Owsley “Bear” Stanley was a rich kid from a prominent family who, through both chemistry and superior salesmanship, was one of the Johnny Appleseeds of LSD in the ’60s. His name appears in Tom Wolfe’s The Electric Kool Aid Acid Test. He did several stints working as a sound guy for The Grateful Dead—who also wrote a song about him, “Alice D. Millionaire.” (Get it? LSD Millionaire.) And he’s the guy Donald Fagen channels when he sings, “Clean this mess up, ‘else we’ll all end up in jail. Those test tubes and the scale…just get it all out of here!”

These are ridiculous lyrics matched with infectious beats, sung passionately and unironically. This is a portrait of an insanely drawn character, one that logic says should not exist—but he does. It’s a combination of content that simply should not work.
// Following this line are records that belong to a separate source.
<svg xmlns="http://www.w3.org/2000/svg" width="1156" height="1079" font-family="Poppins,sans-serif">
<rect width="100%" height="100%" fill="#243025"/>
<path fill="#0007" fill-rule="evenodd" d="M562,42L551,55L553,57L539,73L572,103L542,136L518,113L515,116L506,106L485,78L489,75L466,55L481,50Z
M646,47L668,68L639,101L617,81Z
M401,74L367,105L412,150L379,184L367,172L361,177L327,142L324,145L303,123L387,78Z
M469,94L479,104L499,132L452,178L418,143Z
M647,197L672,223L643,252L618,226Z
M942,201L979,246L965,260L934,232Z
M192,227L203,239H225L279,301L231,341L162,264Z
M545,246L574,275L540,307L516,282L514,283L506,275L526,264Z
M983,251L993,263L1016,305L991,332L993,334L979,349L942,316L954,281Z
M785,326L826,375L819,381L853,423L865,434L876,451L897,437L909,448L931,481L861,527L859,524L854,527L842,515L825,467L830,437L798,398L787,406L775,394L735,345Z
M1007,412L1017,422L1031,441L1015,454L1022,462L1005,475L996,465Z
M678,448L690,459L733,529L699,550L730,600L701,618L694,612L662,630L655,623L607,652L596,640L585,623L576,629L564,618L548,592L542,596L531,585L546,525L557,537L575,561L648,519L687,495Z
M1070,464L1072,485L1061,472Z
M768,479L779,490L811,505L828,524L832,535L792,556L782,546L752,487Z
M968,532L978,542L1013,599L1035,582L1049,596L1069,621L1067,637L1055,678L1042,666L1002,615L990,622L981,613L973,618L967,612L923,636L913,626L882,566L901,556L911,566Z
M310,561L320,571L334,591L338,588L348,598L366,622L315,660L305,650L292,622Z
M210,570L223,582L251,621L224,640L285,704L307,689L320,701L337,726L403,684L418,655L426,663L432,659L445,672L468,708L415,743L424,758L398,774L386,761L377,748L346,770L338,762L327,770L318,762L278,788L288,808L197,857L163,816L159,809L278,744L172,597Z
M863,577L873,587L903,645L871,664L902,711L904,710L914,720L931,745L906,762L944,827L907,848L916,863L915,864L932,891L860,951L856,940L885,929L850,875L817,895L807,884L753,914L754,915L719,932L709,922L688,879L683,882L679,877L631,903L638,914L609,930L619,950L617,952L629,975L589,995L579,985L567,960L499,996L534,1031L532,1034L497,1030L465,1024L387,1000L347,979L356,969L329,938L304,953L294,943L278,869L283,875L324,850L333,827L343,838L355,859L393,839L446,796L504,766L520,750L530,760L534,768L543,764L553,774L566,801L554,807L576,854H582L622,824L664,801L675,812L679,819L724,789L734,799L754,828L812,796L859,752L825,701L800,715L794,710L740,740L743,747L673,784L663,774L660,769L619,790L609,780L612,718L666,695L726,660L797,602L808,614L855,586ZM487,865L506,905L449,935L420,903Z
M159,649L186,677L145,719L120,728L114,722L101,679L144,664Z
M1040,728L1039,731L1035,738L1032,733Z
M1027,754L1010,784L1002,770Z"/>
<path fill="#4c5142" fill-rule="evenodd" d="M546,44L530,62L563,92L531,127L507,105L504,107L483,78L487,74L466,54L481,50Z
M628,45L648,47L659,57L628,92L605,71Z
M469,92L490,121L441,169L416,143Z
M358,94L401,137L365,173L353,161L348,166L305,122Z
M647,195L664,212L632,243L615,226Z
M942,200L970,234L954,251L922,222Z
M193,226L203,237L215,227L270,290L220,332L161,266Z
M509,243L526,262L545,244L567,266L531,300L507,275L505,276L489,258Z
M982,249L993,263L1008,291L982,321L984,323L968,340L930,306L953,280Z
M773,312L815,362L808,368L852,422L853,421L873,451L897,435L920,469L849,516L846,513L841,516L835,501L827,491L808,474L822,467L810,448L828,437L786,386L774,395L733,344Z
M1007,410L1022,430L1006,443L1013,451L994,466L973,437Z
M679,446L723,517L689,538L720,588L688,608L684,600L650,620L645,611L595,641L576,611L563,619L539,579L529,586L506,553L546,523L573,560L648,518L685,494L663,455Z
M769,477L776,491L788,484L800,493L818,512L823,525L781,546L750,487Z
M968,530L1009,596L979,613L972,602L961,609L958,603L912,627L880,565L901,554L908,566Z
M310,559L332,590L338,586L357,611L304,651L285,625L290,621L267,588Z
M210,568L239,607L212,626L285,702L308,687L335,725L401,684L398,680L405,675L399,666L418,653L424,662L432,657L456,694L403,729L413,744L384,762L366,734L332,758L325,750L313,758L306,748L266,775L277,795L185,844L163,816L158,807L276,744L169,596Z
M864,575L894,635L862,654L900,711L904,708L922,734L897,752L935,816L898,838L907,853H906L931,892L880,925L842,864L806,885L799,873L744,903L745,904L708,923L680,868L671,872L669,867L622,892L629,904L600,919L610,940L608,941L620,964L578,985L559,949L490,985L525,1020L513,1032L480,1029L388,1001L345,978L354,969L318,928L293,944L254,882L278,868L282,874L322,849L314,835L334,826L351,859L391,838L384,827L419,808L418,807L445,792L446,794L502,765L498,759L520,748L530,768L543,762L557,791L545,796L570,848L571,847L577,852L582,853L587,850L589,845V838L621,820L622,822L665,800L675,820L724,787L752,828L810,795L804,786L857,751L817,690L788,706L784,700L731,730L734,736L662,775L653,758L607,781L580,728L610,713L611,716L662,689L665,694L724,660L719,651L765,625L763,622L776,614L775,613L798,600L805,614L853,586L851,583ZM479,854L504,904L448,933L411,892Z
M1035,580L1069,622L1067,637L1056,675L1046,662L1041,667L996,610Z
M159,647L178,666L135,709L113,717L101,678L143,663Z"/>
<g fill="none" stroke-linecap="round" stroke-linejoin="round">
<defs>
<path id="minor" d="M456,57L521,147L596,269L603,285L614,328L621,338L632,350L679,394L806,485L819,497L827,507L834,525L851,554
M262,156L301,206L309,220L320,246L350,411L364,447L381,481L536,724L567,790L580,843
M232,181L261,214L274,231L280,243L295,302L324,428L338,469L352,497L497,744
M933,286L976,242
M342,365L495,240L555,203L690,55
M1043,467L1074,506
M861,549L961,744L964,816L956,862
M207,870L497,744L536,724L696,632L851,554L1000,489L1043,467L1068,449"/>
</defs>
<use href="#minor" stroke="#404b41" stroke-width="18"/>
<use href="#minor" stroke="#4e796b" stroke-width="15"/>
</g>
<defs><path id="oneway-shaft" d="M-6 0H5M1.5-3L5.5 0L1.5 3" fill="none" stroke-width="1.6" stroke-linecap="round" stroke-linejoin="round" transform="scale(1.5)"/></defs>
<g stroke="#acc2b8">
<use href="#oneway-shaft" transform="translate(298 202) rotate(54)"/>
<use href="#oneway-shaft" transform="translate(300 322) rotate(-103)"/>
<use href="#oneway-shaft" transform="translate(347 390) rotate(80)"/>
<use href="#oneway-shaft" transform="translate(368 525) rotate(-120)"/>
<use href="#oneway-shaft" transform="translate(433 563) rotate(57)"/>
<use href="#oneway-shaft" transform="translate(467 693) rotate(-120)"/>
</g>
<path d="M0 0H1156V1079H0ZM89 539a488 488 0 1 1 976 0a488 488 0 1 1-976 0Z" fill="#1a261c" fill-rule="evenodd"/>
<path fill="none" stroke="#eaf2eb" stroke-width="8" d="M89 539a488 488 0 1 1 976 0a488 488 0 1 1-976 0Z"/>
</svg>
But it does, because it’s the Dan. (As I learned in the book, the venerable rock critic Robert Christgau once called Steely Dan “the Grateful Dead of bad vibes,” which is pretty much perfect.)

Quantum Criminals understands the paradoxical nature of Steely Dan, and the book embraces that chaos. It’s not a paean to “great men” of classic rock, nor is it a fan service love letter. But it is most definitely the right book about the correct band.